Given instruction A => Render everything in the records from the very start down to the line containing "v(-0.7, -4.63) *" as a JSON list of strings, one string per line, with blank lines omitted.
Given instruction B => Extend the excerpt on the retired applicant's pension and MACP grade pay dispute, picking up right after its final words.

***** Excerpt

4. It is further submitted that the entire action of the respondents is fraught with illegality as the respondents have inflicted the civil consequence not only without following principles of natural justice but also against the law laid down by the Hon'ble Supreme Court in State of Punjab and Others etc. vs. Rafiq Masih (White Washer) etc. AIR 2015 SC 696.

5. The respondents in their counter reply have submitted that the applicant retired on superannuation on 31.01.2019 and prior to his retirement, pension papers were sent vide letter dated 08.01.2019 to Pay & Accounts Officer, GST, New Delhi for processing. On scrutiny of the documents, the Pay and Accounts Officer vide letter dated 23.01.2019 informed that NFG and 2nd ACP have been granted with effect from 01.10.2007 and further 3rd 'MACP granted in the Grade Pay of Rs.6600/- on completion of 30 years of regular service, which is not in order as per the rules/instructions on the matter. In this connection, CBEC letter dated 20.06.2016 may please be referred to. Since the NFSG has been treated as a financial upgradation in GP Rs.5400 (PB-I) under the MACP Scheme, the 3rd MACP is entitled in the Grade Pay of Rs.

**********
***** Record extracts

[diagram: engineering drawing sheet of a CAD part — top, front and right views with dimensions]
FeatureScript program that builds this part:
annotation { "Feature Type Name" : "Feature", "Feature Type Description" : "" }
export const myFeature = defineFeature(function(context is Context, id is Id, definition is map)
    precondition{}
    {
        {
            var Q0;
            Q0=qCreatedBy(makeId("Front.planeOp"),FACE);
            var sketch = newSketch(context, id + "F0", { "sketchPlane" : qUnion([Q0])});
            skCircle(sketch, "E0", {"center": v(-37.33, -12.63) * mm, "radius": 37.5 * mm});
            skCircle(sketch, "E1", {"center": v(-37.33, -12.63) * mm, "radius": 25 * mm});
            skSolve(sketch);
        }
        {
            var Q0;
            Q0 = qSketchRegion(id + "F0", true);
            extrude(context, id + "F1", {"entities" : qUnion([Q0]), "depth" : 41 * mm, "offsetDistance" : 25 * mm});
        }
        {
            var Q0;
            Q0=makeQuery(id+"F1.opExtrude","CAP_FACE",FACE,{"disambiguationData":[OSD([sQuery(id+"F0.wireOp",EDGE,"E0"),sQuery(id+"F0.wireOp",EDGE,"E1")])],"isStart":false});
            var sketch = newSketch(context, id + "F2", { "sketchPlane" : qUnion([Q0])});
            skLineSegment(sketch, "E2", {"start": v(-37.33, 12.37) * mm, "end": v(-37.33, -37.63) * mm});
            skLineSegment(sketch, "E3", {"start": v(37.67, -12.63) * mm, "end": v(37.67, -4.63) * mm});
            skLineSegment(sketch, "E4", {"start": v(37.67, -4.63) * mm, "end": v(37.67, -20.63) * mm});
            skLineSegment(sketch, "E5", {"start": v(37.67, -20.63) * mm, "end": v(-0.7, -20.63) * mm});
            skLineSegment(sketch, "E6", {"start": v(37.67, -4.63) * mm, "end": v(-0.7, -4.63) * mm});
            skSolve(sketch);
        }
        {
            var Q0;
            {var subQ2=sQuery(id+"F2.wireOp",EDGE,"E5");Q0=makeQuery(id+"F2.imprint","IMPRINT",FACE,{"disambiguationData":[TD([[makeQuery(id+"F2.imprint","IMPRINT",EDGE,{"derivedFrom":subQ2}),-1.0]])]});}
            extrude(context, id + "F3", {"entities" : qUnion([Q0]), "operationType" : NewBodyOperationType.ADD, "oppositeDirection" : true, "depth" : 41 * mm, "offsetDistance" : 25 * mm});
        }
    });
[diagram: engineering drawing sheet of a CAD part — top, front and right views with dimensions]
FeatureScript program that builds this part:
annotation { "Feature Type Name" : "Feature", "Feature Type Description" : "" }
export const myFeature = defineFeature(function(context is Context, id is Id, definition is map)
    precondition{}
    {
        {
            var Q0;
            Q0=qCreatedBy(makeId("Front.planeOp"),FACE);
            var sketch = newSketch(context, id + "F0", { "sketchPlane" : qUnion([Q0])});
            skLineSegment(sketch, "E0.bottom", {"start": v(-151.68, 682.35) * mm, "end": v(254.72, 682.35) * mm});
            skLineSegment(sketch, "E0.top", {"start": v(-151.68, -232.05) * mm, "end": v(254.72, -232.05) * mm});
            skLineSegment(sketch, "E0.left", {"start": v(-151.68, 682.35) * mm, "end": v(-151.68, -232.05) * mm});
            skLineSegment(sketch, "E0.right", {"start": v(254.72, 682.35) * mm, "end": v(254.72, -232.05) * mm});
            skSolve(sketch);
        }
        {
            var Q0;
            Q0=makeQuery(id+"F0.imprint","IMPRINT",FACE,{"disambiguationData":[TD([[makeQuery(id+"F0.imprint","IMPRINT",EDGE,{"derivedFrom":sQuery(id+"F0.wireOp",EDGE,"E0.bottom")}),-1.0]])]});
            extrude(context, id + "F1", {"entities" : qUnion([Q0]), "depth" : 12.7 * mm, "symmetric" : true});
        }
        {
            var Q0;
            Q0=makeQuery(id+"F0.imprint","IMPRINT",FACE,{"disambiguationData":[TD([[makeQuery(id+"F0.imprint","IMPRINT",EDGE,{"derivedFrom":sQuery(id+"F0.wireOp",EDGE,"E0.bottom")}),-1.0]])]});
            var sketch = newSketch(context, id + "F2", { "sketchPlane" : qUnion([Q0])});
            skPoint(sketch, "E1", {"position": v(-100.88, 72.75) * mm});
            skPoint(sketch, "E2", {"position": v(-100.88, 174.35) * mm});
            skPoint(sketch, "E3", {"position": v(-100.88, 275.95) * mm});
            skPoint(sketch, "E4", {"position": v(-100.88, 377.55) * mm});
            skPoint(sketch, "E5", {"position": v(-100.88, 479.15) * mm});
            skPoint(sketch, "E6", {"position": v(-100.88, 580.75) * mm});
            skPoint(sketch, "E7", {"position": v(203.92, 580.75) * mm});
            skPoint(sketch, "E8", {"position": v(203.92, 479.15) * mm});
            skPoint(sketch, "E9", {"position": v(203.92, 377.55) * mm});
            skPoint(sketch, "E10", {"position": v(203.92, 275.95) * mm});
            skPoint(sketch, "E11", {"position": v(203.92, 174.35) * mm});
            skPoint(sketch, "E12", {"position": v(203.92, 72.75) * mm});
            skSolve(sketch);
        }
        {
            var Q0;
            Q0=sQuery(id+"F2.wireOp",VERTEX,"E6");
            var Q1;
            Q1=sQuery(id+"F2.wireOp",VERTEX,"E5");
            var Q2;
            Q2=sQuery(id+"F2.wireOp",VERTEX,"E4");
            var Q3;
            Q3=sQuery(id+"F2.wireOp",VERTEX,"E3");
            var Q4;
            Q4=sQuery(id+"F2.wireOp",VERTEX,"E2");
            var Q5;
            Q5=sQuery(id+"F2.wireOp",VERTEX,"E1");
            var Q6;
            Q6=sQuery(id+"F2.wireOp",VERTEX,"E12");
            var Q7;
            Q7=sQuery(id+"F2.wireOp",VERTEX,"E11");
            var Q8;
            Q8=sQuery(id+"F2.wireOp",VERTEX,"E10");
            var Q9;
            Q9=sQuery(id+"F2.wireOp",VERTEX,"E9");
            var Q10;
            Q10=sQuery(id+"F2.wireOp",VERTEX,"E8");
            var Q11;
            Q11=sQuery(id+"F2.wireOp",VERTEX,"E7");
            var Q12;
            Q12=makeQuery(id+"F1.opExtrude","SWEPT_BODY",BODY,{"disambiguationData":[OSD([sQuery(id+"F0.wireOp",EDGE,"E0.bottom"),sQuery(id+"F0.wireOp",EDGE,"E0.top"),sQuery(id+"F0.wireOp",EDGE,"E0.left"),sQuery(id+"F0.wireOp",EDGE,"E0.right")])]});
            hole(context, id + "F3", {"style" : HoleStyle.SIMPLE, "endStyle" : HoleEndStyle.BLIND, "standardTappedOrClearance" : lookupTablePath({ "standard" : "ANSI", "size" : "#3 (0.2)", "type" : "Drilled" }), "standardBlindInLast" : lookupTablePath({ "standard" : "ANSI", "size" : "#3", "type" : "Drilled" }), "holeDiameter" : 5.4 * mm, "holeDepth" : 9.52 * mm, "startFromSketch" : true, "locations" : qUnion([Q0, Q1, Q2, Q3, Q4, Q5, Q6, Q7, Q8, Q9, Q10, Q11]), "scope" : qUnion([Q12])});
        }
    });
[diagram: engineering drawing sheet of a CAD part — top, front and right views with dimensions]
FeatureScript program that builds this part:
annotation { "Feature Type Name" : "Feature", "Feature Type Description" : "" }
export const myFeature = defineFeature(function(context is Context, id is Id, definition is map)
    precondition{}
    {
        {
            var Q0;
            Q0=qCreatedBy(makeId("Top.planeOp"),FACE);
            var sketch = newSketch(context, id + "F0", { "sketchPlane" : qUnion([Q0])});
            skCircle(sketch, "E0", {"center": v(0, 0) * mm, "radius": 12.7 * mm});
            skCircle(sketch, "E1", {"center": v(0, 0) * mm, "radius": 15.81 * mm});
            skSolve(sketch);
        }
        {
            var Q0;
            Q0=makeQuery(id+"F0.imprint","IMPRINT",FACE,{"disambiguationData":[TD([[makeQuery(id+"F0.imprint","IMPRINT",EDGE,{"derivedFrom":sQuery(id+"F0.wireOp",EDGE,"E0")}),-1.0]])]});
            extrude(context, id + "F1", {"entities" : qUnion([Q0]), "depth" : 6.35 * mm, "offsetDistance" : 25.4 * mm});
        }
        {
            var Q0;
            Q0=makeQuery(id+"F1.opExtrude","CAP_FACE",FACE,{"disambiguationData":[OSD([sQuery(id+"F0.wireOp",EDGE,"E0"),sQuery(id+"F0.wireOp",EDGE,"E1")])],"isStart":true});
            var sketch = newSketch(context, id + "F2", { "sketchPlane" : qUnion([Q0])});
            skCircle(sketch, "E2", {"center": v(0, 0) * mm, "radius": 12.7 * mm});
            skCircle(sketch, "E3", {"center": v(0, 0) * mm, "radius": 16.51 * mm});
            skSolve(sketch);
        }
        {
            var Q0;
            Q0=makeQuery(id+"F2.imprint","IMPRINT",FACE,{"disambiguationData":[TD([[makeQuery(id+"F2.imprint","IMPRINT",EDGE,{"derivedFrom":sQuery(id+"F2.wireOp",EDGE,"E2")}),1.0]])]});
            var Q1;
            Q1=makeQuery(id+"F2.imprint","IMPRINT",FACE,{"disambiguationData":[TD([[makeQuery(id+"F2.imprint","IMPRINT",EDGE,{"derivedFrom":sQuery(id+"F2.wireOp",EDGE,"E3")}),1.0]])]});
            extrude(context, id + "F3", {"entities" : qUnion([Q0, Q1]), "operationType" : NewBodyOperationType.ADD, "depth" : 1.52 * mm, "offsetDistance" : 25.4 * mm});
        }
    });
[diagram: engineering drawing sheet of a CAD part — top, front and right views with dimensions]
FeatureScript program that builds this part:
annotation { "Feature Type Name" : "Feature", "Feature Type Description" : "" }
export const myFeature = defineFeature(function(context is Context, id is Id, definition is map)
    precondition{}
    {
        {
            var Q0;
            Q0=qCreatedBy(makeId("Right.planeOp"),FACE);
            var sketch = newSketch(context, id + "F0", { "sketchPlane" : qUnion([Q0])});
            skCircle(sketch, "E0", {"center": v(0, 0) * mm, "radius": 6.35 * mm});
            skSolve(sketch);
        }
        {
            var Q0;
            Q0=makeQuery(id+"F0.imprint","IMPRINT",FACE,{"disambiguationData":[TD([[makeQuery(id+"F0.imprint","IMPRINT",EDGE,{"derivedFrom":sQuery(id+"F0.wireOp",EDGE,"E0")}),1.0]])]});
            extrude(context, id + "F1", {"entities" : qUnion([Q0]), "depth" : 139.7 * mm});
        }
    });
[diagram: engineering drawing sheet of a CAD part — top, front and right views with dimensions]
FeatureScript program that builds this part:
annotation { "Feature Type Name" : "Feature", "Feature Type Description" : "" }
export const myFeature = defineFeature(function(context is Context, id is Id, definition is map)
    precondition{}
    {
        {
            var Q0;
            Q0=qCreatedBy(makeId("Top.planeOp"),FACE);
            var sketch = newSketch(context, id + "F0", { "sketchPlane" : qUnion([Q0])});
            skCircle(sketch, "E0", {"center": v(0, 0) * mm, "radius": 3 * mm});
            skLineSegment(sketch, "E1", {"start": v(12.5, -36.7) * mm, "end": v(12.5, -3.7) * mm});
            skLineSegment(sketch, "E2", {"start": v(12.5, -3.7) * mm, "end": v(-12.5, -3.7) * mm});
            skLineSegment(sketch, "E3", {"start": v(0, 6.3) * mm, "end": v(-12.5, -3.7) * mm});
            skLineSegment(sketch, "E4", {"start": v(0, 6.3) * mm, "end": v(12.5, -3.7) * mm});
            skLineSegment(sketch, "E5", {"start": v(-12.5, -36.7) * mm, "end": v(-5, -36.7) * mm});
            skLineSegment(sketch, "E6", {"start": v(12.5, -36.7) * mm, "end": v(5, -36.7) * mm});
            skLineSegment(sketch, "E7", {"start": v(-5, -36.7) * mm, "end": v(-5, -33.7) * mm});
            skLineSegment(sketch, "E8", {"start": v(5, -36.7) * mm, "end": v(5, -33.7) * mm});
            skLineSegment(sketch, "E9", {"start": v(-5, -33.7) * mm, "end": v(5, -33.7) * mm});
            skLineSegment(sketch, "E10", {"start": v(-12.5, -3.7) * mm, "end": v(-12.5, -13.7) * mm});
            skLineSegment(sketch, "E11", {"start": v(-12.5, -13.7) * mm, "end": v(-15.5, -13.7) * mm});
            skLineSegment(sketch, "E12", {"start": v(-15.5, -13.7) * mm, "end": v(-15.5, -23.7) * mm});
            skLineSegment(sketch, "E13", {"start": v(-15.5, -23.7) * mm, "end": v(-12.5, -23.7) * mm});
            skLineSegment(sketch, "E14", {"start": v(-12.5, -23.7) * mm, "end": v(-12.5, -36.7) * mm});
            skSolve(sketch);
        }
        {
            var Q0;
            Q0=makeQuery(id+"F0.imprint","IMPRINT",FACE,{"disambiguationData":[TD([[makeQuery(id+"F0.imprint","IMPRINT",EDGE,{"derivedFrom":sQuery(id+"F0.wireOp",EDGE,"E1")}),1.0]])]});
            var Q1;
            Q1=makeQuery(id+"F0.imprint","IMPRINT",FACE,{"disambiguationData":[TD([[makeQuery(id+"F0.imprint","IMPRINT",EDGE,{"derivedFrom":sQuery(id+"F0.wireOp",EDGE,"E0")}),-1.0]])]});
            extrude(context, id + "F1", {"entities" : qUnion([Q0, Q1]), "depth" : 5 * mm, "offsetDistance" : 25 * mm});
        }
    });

**********

Output A =>
[
  "[diagram: engineering drawing sheet of a CAD part — top, front and right views with dimensions]",
  "FeatureScript program that builds this part:",
  "annotation { \"Feature Type Name\" : \"Feature\", \"Feature Type Description\" : \"\" }",
  "export const myFeature = defineFeature(function(context is Context, id is Id, definition is map)",
  "    precondition{}",
  "    {",
  "        {",
  "            var Q0;",
  "            Q0=qCreatedBy(makeId(\"Front.planeOp\"),FACE);",
  "            var sketch = newSketch(context, id + \"F0\", { \"sketchPlane\" : qUnion([Q0])});",
  "            skCircle(sketch, \"E0\", {\"center\": v(-37.33, -12.63) * mm, \"radius\": 37.5 * mm});",
  "            skCircle(sketch, \"E1\", {\"center\": v(-37.33, -12.63) * mm, \"radius\": 25 * mm});",
  "            skSolve(sketch);",
  "        }",
  "        {",
  "            var Q0;",
  "            Q0 = qSketchRegion(id + \"F0\", true);",
  "            extrude(context, id + \"F1\", {\"entities\" : qUnion([Q0]), \"depth\" : 41 * mm, \"offsetDistance\" : 25 * mm});",
  "        }",
  "        {",
  "            var Q0;",
  "            Q0=makeQuery(id+\"F1.opExtrude\",\"CAP_FACE\",FACE,{\"disambiguationData\":[OSD([sQuery(id+\"F0.wireOp\",EDGE,\"E0\"),sQuery(id+\"F0.wireOp\",EDGE,\"E1\")])],\"isStart\":false});",
  "            var sketch = newSketch(context, id + \"F2\", { \"sketchPlane\" : qUnion([Q0])});",
  "            skLineSegment(sketch, \"E2\", {\"start\": v(-37.33, 12.37) * mm, \"end\": v(-37.33, -37.63) * mm});",
  "            skLineSegment(sketch, \"E3\", {\"start\": v(37.67, -12.63) * mm, \"end\": v(37.67, -4.63) * mm});",
  "            skLineSegment(sketch, \"E4\", {\"start\": v(37.67, -4.63) * mm, \"end\": v(37.67, -20.63) * mm});",
  "            skLineSegment(sketch, \"E5\", {\"start\": v(37.67, -20.63) * mm, \"end\": v(-0.7, -20.63) * mm});",
  "            skLineSegment(sketch, \"E6\", {\"start\": v(37.67, -4.63) * mm, \"end\": v(-0.7, -4.63) * mm});"
]

Output B =>
5400/-(PB-3). In this connection, it is mentioned that a copy of the above letter was also received by the applicant on 25.01.2019 and in response to the above letter, the applicant submitted a representation dated 29.01.2019 to the Commissioner, CGST, Gurugram alleging that the letter of Pay and Accounts Officer referred to above is illegal and ultra-vires and requested to expedite his pension case. The said (OA No.1135/2022) (4) representation was also forwarded to the Pay & Accounts Office for consideration vide letter dated 06.02.2019.

6. It is submitted that the Pay and Accounts Office vide letter dated 05.03.2019 returned the pension case of the applicant again with the remark that the observations raised earlier with regard to the grant of NFG/2nd ACP/3rd MACP have not been rectified with due consideration.

However, the Pay and Accounts Office suggested that the pay fixation of the applicant on grant of NFG/2nd ACP/3rd MACP should be audited from the audit authority and re-submitted the case accordingly. It was also suggested that the clarification issued vide CBEC letter dated 20.06.2016 may be kept in view. In pursuance of the above-mentioned communications and taking into consideration the CBEC circular dated 20.06.2016, the pay fixation made earlier in case of the applicant was revised vide orders dated 12.02.2019 and accordingly re-fixing of the pay of the applicant was effected by reducing the NFG increment.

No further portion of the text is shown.